EXERCISE GOAL. Continue the passage below on skin pigmentation disorders from the point where it stops.

EXTRACT TO READ.
=== Begin Enclosure ===

These are circumscribed dark brown macules that are less than 0.5 cm in diameter. There is a localized increase in the number of melanocytes seen on light microscopy and the degree of pigmentation is often much more intense clinically than that seen with freckles. A generalized distribution of lentigines may be seen as part of a syndrome that includes cardiac defects (Leopard or Moynahan’s syndrome). In the Peutz-legher syndrome (orofacial lentiginosis) (see p. 213) lesions are localized to the face and hands and there is an association with intestinal

Generalized hypermelanosis

Liver disease

In haemochromatosis there is a grey/black component to the hyperpigmentation that is more evident in sunexposed areas of skin. Hypermelanosis may also be pronounced in patients with primary biliary cirrhosis. Endocrine disease
ADDISON’S DISEASE. Pigmentation may be diffuse but it is often much more pronounced on sun-exposed or traumatized skin, e.g. beneath bra straps or over the buccal mucosa in the mouth. Both adrenocorticotrophic hormone (ACTH) and melanocyte-stimulating hormone (MSH) are increased but ACTH plays the dominant role in producing the pigmentation.

=== End Enclosure ===

INFORMATION.
=== Begin Enclosure ===

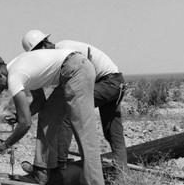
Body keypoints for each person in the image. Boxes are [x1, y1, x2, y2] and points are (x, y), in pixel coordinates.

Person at [0, 50, 106, 185]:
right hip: (71, 70)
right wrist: (18, 115)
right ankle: (43, 170)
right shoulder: (19, 65)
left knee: (84, 132)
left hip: (76, 70)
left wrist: (6, 144)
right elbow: (39, 102)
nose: (2, 89)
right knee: (47, 114)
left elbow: (25, 123)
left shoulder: (14, 77)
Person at [22, 30, 128, 173]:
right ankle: (122, 175)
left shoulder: (63, 51)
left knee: (67, 109)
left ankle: (59, 163)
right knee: (114, 133)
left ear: (45, 45)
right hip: (115, 83)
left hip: (107, 83)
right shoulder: (62, 49)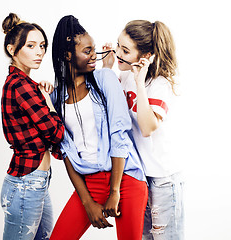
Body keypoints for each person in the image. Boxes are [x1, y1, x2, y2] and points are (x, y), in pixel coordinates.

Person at [48, 15, 148, 240]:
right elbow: (65, 151)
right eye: (87, 51)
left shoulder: (104, 79)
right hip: (89, 182)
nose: (94, 55)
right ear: (67, 55)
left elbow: (119, 133)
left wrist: (115, 191)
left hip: (125, 179)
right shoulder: (56, 97)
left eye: (94, 49)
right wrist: (87, 202)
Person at [102, 20, 184, 239]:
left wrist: (139, 83)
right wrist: (107, 70)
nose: (117, 52)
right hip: (139, 176)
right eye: (118, 45)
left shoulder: (160, 84)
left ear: (145, 56)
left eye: (125, 50)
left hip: (162, 179)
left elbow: (147, 128)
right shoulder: (124, 74)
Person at [0, 13, 64, 240]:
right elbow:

=== End Enclosure ===

SOLVED EXERCISE.
HYPERTHYROIDISM may rarely produce a similar pattern of hyperpigmentation.
ACROMEGALY, CUSHING’S SYNDROME and ACTH therapy may also be associated with pigmentation that may be particularly pronounced in patients with sella turcica enlargement following adrenalectomy (Nelson’s syndrome), when multiple lentigines and oral hyperpigmentation are also seen.
PREGNANCY AND THE ORAL CONTRACEPTIVE PILL may both produce an increase in pigmentation on the neck, the areolae of the breasts, over the abdominal skin and genitalia. Involvement of the face (melasma) may cause the patient to seek medical advice.
NEOPLASTIC DISEASE AND CACHEXIA can produce a general darkening of the skin colour; more marked changes occur with ectopic ACTH production.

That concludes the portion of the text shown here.